## [Selected text]
[DDI-SRG] [disco] issues on missing values for numeric response domain and on conceptual variable

Hoyle, Larry larryhoyle at ku.edu
Sat Mar 16 10:36:12 EDT 2019


Given the focus as a concise discovery vocabulary, having all of the details of complex missing value structures shouldn’t be necessary. One would assume that once data is discovered, more detailed machine actionable metadata would be part of the discovery.

From: ddi-srg-bounces at icpsr.umich.edu <ddi-srg-bounces at icpsr.umich.edu> On Behalf Of Wackerow, Joachim
Sent: Saturday, March 16, 2019 5:41 AM
To: Wendy Thomas <wlt at umn.edu>
Cc: DDI Structural Reform Working Group. <ddi-srg at icpsr.umich.edu>; Zapilko, Benjamin <Benjamin.Zapilko at gesis.org>
Subject: Re: [DDI-SRG] [disco] issues on missing values for numeric response domain and on conceptual variable

Wendy,

Yes, this all makes absolutely sense to me. Disco can indicate per code or value if it is missing or not. This seems to be sufficient to represent 2.5. and 3.1.

The question is if it should represent 3.2 in this regard. Is the more advanced description of missing values really important for a data search.

A related change would be some work.

I tend to invent for Disco a section on limitations where it is mentioned that the ConceptualVariable in 3.2 and the advanced description of missing values in 3.2 cannot be represented.

## [Required action 1]
In the mailing list thread on missing values in Disco, what can Disco indicate for each code or value?
## [Required action 2]
Render this sentence from the mailing list thread on missing values in Disco into German: "Given the focus as a concise discovery vocabulary, having all of the details of complex missing value structures shouldn’t be necessary."
## [Required action 3]
Carry on the mailing list thread about missing values in Disco, starting after its final sentence.

## [Supplied material]
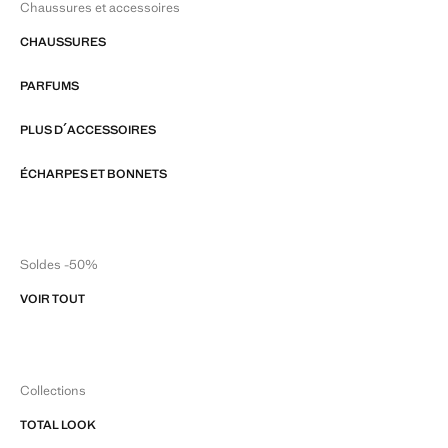
Chaussures et accessoires
CHAUSSURES
PARFUMS
PLUS D´ACCESSOIRES
ÉCHARPES ET BONNETS
Soldes -50%
VOIR TOUT
Collections
TOTAL LOOK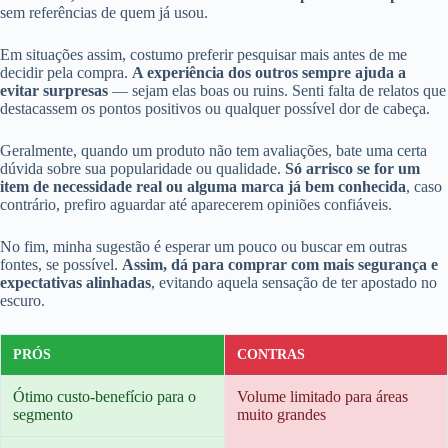
sem referências de quem já usou.
Em situações assim, costumo preferir pesquisar mais antes de me
decidir pela compra.
A experiência dos outros sempre ajuda a
evitar surpresas
— sejam elas boas ou ruins. Senti falta de relatos que
destacassem os pontos positivos ou qualquer possível dor de cabeça.
Geralmente, quando um produto não tem avaliações, bate uma certa
dúvida sobre sua popularidade ou qualidade.
Só arrisco se for um
item de necessidade real ou alguma marca já bem conhecida
, caso
contrário, prefiro aguardar até aparecerem opiniões confiáveis.
No fim, minha sugestão é esperar um pouco ou buscar em outras
fontes, se possível.
Assim, dá para comprar com mais segurança e
expectativas alinhadas
, evitando aquela sensação de ter apostado no
escuro.
PRÓS
CONTRAS
Ótimo custo-benefício para o
Volume limitado para áreas
segmento
muito grandes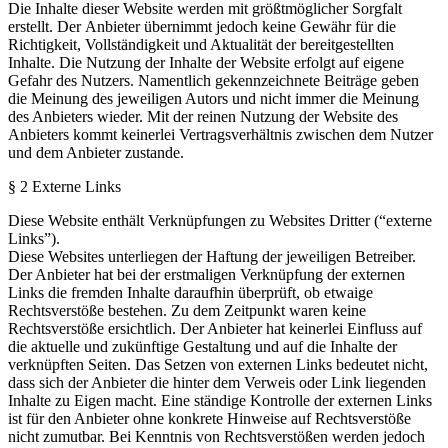
Die Inhalte dieser Website werden mit größtmöglicher Sorgfalt
erstellt. Der Anbieter übernimmt jedoch keine Gewähr für die
Richtigkeit, Vollständigkeit und Aktualität der bereitgestellten
Inhalte. Die Nutzung der Inhalte der Website erfolgt auf eigene
Gefahr des Nutzers. Namentlich gekennzeichnete Beiträge geben
die Meinung des jeweiligen Autors und nicht immer die Meinung
des Anbieters wieder. Mit der reinen Nutzung der Website des
Anbieters kommt keinerlei Vertragsverhältnis zwischen dem Nutzer
und dem Anbieter zustande.
§ 2 Externe Links
Diese Website enthält Verknüpfungen zu Websites Dritter (“externe
Links”).
Diese Websites unterliegen der Haftung der jeweiligen Betreiber.
Der Anbieter hat bei der erstmaligen Verknüpfung der externen
Links die fremden Inhalte daraufhin überprüft, ob etwaige
Rechtsverstöße bestehen. Zu dem Zeitpunkt waren keine
Rechtsverstöße ersichtlich. Der Anbieter hat keinerlei Einfluss auf
die aktuelle und zukünftige Gestaltung und auf die Inhalte der
verknüpften Seiten. Das Setzen von externen Links bedeutet nicht,
dass sich der Anbieter die hinter dem Verweis oder Link liegenden
Inhalte zu Eigen macht. Eine ständige Kontrolle der externen Links
ist für den Anbieter ohne konkrete Hinweise auf Rechtsverstöße
nicht zumutbar. Bei Kenntnis von Rechtsverstößen werden jedoch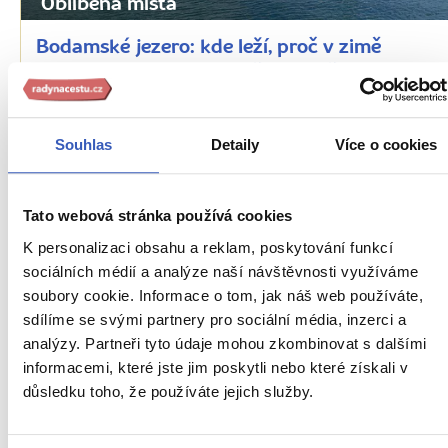
Oblíbená místa
Bodamské jezero: kde leží, proč v zimě
nezamrzá a co má společného s českými
dějinami?
32893 přečtení
Souhlas
Detaily
Více o cookies
Tato webová stránka používá cookies
K personalizaci obsahu a reklam, poskytování funkcí
sociálních médií a analýze naší návštěvnosti využíváme
soubory cookie. Informace o tom, jak náš web používáte,
sdílíme se svými partnery pro sociální média, inzerci a
analýzy. Partneři tyto údaje mohou zkombinovat s dalšími
informacemi, které jste jim poskytli nebo které získali v
důsledku toho, že používáte jejich služby.
Oblíbená místa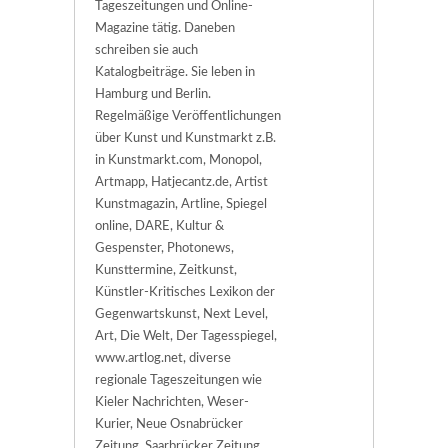
Tageszeitungen und Online-
Magazine tätig. Daneben
schreiben sie auch
Katalogbeiträge. Sie leben in
Hamburg und Berlin.
Regelmäßige Veröffentlichungen
über Kunst und Kunstmarkt z.B.
in Kunstmarkt.com, Monopol,
Artmapp, Hatjecantz.de, Artist
Kunstmagazin, Artline, Spiegel
online, DARE, Kultur &
Gespenster, Photonews,
Kunsttermine, Zeitkunst,
Künstler-Kritisches Lexikon der
Gegenwartskunst, Next Level,
Art, Die Welt, Der Tagesspiegel,
www.artlog.net, diverse
regionale Tageszeitungen wie
Kieler Nachrichten, Weser-
Kurier, Neue Osnabrücker
Zeitung, Saarbrücker Zeitung,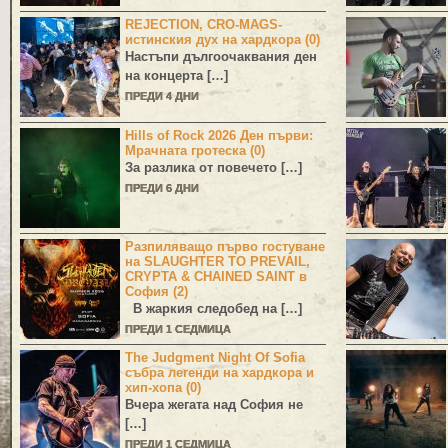
REJECTION, CRO-MAGS-
истинския дух на хардкора (0)
Настъпи дългоочаквания ден
на концерта […]
ПРЕДИ 4 ДНИ
Hills of Rock 2026 Ден първи:
Мрачната гротеска (0)
За разлика от повечето […]
ПРЕДИ 6 ДНИ
Разпиляващо първо гостуване
на SLAUGHTER TO PREVAIL,
CRYPTA & CHAINED SAINT в
София (2)
В жаркия следобед на […]
ПРЕДИ 1 СЕДМИЦА
The Judgment Night Of Sofia
събра легенди на хардкора и
хип-хопа (0)
Вчера жегата над София не
[…]
ПРЕДИ 1 СЕДМИЦА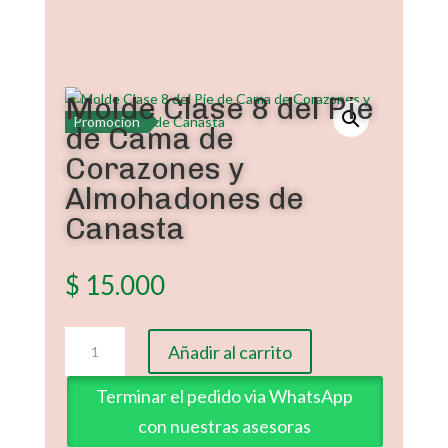
Molde Clase 8 del Pie
Promoción
de Cama de
Corazones y
Almohadones de
Canasta
$
15.000
Molde
Añadir al carrito
Clase
8
Terminar el pedido via WhatsApp
del
con nuestras asesoras
Pie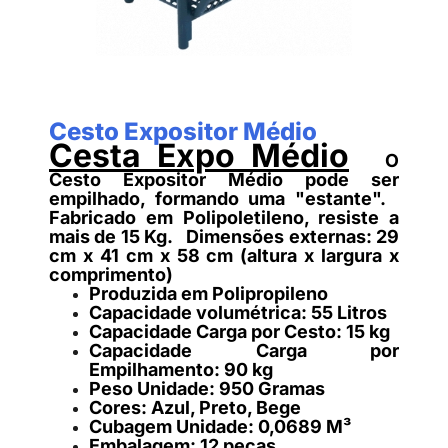
Cesto Expositor Médio
Cesta Expo Médio
O
Cesto Expositor Médio pode ser
empilhado, formando uma "estante".
Fabricado em Polipoletileno, resiste a
mais de 15 Kg.
Dimensões externas: 29
cm x 41 cm x 58 cm (altura x largura x
comprimento)
Produzida em Polipropileno
Capacidade volumétrica: 55 Litros
Capacidade Carga por Cesto: 15 kg
Capacidade Carga por
Empilhamento: 90 kg
Peso Unidade: 950 Gramas
Cores: Azul, Preto, Bege
Cubagem Unidade: 0,0689 M³
Embalagem: 12 peças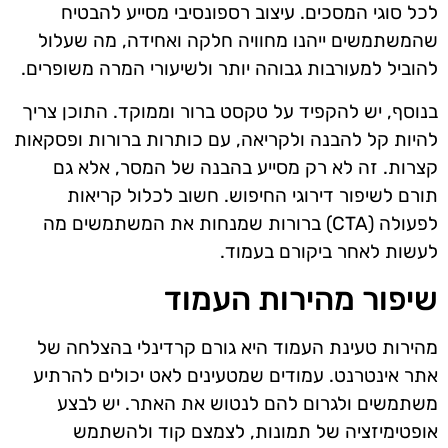
לכל סוגי המסכים. עיצוב רספונסיבי מסייע להבטיח
שהמשתמשים ייהנו מחוויה חלקה ואחידה, מה שעלול
להוביל למעורבות גבוהה יותר ולשיעורי המרה משופרים.
בנוסף, יש להקפיד על טקסט ברור וממוקד. התוכן צריך
להיות קל להבנה ולקריאה, עם כותרות ברורות ופסקאות
קצרות. זה לא רק מסייע בהבנה של המסר, אלא גם
תורם לשיפור דירוגי החיפוש. חשוב לכלול קריאות
לפעולה (CTA) ברורות שמנחות את המשתמשים מה
לעשות לאחר ביקורם בעמוד.
שיפור מהירות העמוד
מהירות טעינת העמוד היא גורם קרדינלי בהצלחה של
אתר אינטרנט. עמודים שמטעינים לאט יכולים להרתיע
משתמשים ולגרום להם לנטוש את האתר. יש לבצע
אופטימיזציה של תמונות, לצמצם קוד ולהשתמש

## [Answer space 1]
Disco can indicate whether each code or value is missing or not.

## [Answer space 2]
Angesichts der Ausrichtung als knappes Discovery-Vokabular sollte es nicht notwendig sein, alle Einzelheiten komplexer Strukturen fehlender Werte abzubilden.

## [Answer space 3]
This is my understanding from 3.2

Variable has VariableRepresentation 0..1
VariableRepresentation has ValueRepresentation 0..1 (i.e. CodeRepresentation, NumericRepresentation) and MissingValuesReference 0..1

CodeRepresentation has CodeListReference
CodeListReference points to CodeList
CodeList has Code 0..*

NumericRepresentation has NumberRange 0..*

MissingValuesReference points to ManagedMissingValuesRepresentation
ManagedMissingValuesRepresentation has MissingCodeRepresentation 0..*, MissingNumericRepresentation 0..*
MissingCodeRepresentation has CodeListReference 0..1
MissingNumericRepresentation has NumberRange 0..*

Achim

From: Wendy Thomas [mailto:wlt at umn.edu]
Sent: Freitag, 15. März 2019 15:40
To: Wackerow, Joachim
Cc: DDI Structural Reform Working Group.; Zapilko, Benjamin
Subject: Re: [DDI-SRG] [disco] issues on missing values for numeric response domain and on conceptual variable

RE: missing values
Achim,
As I recall Disco was created prior to our division of substantive and sentinel values. Earlier DDI-Lifecycle used something similar to Codebook where you could designate blank as missing and specify which values were missing either by listing in an attribute (3.1) or indicating if a value in a catVal was determined to be missing. If Disco covers that it will work with all versions of codebook and lifecycle. When we added the ability to show missing values as a separate representation we did not remove the short hand approach so that major surgery on earlier versions was not required.

Wendy

On Fri, Mar 15, 2019 at 7:14 AM Wackerow, Joachim <Joachim.Wackerow at gesis.org<mailto:Joachim.Wackerow at gesis.org>> wrote:
Many thanks to Dan, Larry, and Wendy for your thoughts.

First, I would like to mention again the frame of this discussion,
Our focus is here: What can we do for Disco like it is currently?
The whole approach of Disco is to focus on a simple subset of DDI Codebook and DDI Lifecycle for Discovery purposes.
It is not a 1:1 representation of DDI Codebook or Lifecycle. It is not related to DDI 4 which is a moving target.
The intention is to finalize Disco not to make Disco as good or better than DDI 4.
Furthermore, any changes shouldn’t be extensive. This wouldn’t be affordable.

Re: ConceptualVariable
I have here a similar thinking as Wendy. For the purpose of Disco, i.e. for searches on specific data, does the ConceptualVariable really add substantial value?
I tend to leave the current Disco structure unchanged.

Re: missing variables for numeric response domain
It looks like an actionable item (math expression) seems to be the right way to go. My impression is that Disco has Representation but doesn’t make a distinction between categorical and numeric representation.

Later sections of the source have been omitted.